Hannah/Muddling Along published this post on 12 May, 2011...
Yesterday Madeleine McCann should have been celebrating her 8th birthday with her family. But she isn’t. Her parents last saw her on Thursday 3rd May 2007. Four years on, Kate McCann has written about her experiences. The abduction of her daughter is seared into our consciousness – the dinner with friends 100 yards away, regular checking of the children in their apartment and then the awful discovery that her daughter was missing and her reaction that she describes as “nausea, terror, disbelief, fear, icy fear, dear God.”
And that kind of unending anguish is not going to be easy to read and I’m not sure something I could bear to read.

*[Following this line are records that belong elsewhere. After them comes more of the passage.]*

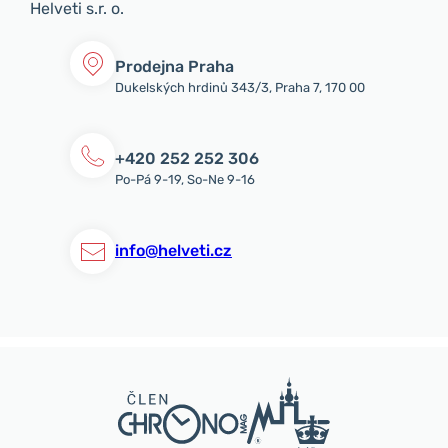
Helveti s.r. o.
Prodejna Praha
Dukelských hrdinů 343/3, Praha 7, 170 00
+420 252 252 306
Po-Pá 9-19, So-Ne 9-16
info@helveti.cz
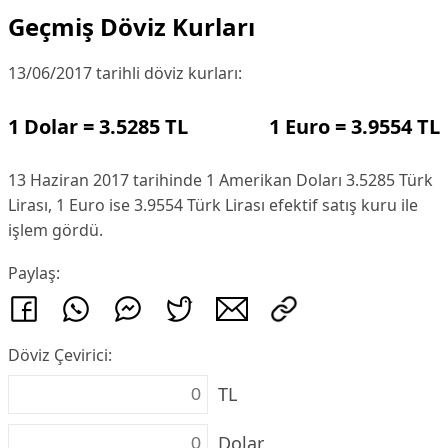
Geçmiş Döviz Kurları
13/06/2017 tarihli döviz kurları:
1 Dolar = 3.5285 TL
1 Euro = 3.9554 TL
13 Haziran 2017 tarihinde 1 Amerikan Doları 3.5285 Türk
Lirası, 1 Euro ise 3.9554 Türk Lirası efektif satış kuru ile
işlem gördü.
Paylaş:
Döviz Çevirici:
TL
Dolar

Perhaps it was because unending anguish isn’t really much of a read that the British press tried to find new things to write about.

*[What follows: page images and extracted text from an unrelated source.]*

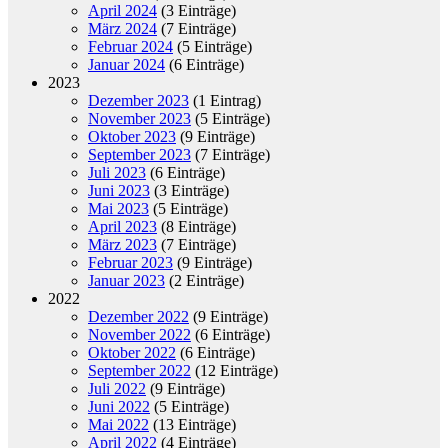
April 2024
(3 Einträge)
März 2024
(7 Einträge)
Februar 2024
(5 Einträge)
Januar 2024
(6 Einträge)
2023
Dezember 2023
(1 Eintrag)
November 2023
(5 Einträge)
Oktober 2023
(9 Einträge)
September 2023
(7 Einträge)
Juli 2023
(6 Einträge)
Juni 2023
(3 Einträge)
Mai 2023
(5 Einträge)
April 2023
(8 Einträge)
März 2023
(7 Einträge)
Februar 2023
(9 Einträge)
Januar 2023
(2 Einträge)
2022
Dezember 2022
(9 Einträge)
November 2022
(6 Einträge)
Oktober 2022
(6 Einträge)
September 2022
(12 Einträge)
Juli 2022
(9 Einträge)
Juni 2022
(5 Einträge)
Mai 2022
(13 Einträge)
April 2022
(4 Einträge)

Perhaps why instead of printing about the previous incidents on the Algarve of paedophiles entering children’s rooms and attempted abductions, they started to look around for other angles and stories and for some reason decided that the gaunt and frozen parents were a suitable target.
Or perhaps it was because those parents were so stricken by grief and worry that they didn’t enact whatever it was that the Great British Public had decided was an appropriate amount of public grief. That because they were able to do no more than quietly and blankly mechanically carry on in public obviously meant that there had to be something up, not that they were literally unable to do more than to try and keep holding themselves together for the sake of their other children.

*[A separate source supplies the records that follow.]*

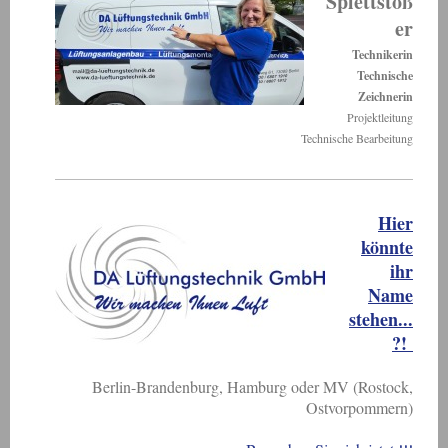
Splettstöß
er
Technikerin
Technische
Zeichnerin
Projektleitung
Technische Bearbeitung
Hier
könnte
ihr
Name
stehen...
?!
Berlin-Brandenburg, Hamburg oder MV (Rostock,
Ostvorpommern)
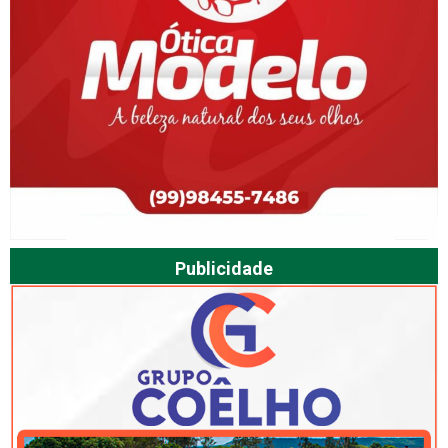
Publicidade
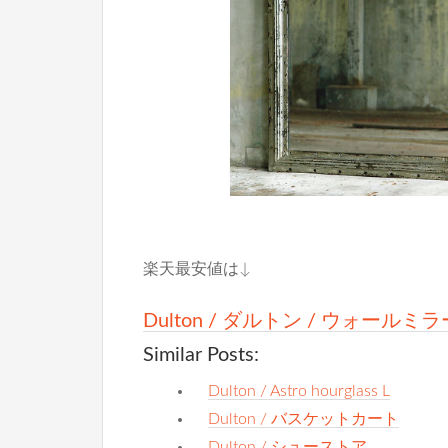
楽天最安値は↓
Dulton / ダルトン / ウォー
Similar Posts:
Dulton / Astro hourglass L
Dulton / バスケットカート
Dulton / シューストア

The ‘crime’ for which Kate and Gerry McCann were sentenced to the full howling fury of the British media and public was for doing what many other parents did and continue to do – to go on holiday with friends to somewhere family friendly, to have dinner close by with your apartment in view, to check on your children regularly.
But perhaps it was because they were parents like us doing things like us that they had to be demonised so that we could create some distance between them and us.
That if they were somehow culpable then those moments when we take a calculated risk, as they had done, wouldn’t feel so risky, so bad and with such potentially awful consequences.
Did we have to hate them because deep down, hidden away in the depths of our parenting fears is that awful acid worry that somehow, someday, something equally awful could touch us and our family like it did theirs?